■ USING THE INFORMATION ■
[A] Answer these questions from the passage on tax and spending policy:
(i) In what year does the President want to cut taxes?
(ii) Since what year has the Republican mantra been repeated?
(iii) What kind of jobs does the passage say an economy without a public education system would have?
[B] Rewrite the passage on tax and spending policy between "The Republicans want" and "cuts and job creation.", inclusive, putting "slogan" in place of "mantra".
[C] Carry the passage on tax and spending policy forward from its last sentence.

The President's plan is another example of short-run gimmickry. The President wants to cut taxes in 2012 and raise them afterwards. The idea is to give a quick jolt to the economy, on the theory that the economy mainly requires a temporary stimulus to get it back on track. This is the same stimulus approach that has been tried since 2009. We have a learned the obvious: a series of short-term gimmicks does not add up to a long-term strategy.
The Republicans want a long-term strategy, but one that would take us in the wrong direction. The Republican mantra, repeated relentlessly since 1980, is that tax cuts and deregulation are the solution to growth and employment. The Republican tax theory is simple: higher taxes reduce economic growth and job creation. Since government spending must be paid for with taxes, either now or in the future, cutting government spending is necessary for tax cuts and job creation.
The problem with the Republican position is simple: it's wrong. Government spending helps with job creation (and higher incomes) if the spending raises the productivity of workers. An economy without a public education system might have jobs, but they will be jobs digging ditches. An economy without a national science foundation might have jobs, but jobs at low wages selling the products of Chinese high-tech companies. An economy without interstate highways may have jobs, but they will be sweeping floors at a local restaurant rather than selling products to world markets.

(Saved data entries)
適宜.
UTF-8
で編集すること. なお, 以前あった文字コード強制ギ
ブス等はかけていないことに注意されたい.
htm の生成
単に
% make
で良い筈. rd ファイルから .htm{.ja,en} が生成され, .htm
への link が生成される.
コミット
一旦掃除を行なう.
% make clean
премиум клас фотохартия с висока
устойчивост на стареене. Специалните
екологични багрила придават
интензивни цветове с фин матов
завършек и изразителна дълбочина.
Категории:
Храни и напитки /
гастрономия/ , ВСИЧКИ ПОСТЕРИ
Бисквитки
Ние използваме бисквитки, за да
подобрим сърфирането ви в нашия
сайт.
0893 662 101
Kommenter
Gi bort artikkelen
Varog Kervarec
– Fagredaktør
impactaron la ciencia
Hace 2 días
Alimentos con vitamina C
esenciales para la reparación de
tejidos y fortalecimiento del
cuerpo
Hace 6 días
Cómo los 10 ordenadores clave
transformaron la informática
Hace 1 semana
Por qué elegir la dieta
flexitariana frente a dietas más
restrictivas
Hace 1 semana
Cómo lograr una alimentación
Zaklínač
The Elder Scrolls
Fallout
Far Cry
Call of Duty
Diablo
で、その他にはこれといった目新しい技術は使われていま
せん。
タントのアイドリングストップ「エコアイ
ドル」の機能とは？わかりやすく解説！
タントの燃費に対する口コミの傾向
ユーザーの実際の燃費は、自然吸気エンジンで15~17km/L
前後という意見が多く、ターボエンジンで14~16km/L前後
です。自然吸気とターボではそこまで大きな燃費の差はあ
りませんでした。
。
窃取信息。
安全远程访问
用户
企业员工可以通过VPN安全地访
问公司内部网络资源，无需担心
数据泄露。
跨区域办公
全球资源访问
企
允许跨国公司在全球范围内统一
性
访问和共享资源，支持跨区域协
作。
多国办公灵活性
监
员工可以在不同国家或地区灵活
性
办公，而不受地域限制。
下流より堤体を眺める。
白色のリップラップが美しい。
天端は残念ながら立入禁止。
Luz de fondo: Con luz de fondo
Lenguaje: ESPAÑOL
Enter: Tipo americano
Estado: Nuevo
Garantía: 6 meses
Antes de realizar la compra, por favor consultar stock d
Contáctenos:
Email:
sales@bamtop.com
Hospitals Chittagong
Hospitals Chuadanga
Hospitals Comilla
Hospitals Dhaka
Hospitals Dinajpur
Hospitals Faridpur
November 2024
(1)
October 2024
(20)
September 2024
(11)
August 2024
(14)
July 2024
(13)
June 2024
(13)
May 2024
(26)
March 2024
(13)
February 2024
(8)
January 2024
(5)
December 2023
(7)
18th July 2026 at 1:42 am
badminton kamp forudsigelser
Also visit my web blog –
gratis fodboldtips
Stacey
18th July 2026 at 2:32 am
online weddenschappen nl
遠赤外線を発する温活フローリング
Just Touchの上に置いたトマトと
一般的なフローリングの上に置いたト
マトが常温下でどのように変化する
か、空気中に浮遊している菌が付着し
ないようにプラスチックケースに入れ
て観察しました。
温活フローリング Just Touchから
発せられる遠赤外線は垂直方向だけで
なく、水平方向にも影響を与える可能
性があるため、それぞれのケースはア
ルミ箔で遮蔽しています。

■ SOLVED TASKS ■
[A]
(i) 2012
(ii) 1980
(iii) Jobs digging ditches

[B]
The Republicans want a long-term strategy, but one that would take us in the wrong direction. The Republican slogan, repeated relentlessly since 1980, is that tax cuts and deregulation are the solution to growth and employment. The Republican tax theory is simple: higher taxes reduce economic growth and job creation. Since government spending must be paid for with taxes, either now or in the future, cutting government spending is necessary for tax cuts and job creation.

[C]
This is why the Republican Party's premise of tax cuts as the solution to all ills is so deeply misplaced (aside from being so greedy, as it is motivated by the compulsive need of Republican billionaires to keep every penny of their fortunes). Consider high-tax Sweden. The top marginal tax rate is 56%. There is a value added tax of 25% (the U.S. federal government, of course, does not have such a tax). And the unemployment rate is 7.4%, compared with America's unemployment rate of 9.1%. In fact, Sweden's employment rate (the share of the adult population that is employed) is around 75%, compared with America's employment rate of under 70%.
Sweden's government supports primary and secondary education, vocational skills, university tuitions, job training and matching, and scientific research and technological development. Sweden spends more on R&D as a share of GNP than the U.S., around 3.6% compared with around 2.6% in the U.S. The results show. Sweden creates high-quality, well-paying jobs for nearly all its population. The U.S. instead caters to the top, the third or so of Americans who can afford a university degree, while the rest of society is thrown to the wolves.
America doesn't have a job crisis per se, but a crisis of good jobs. There are plenty of jobs in America, washing dishes, carrying heavy loads, picking fruits. They won't get you out of poverty, feed your children, or keep you in your homes. Texas specializes in them, by the way. The Republican plan might even make a few more of them. With enough Republican policies, we might truly emulate low-tax, low-income Guatemala (where tax collections are around 12% of GNP), but that might be unfair to Guatemala, which after all faces bigger challenges than the U.S.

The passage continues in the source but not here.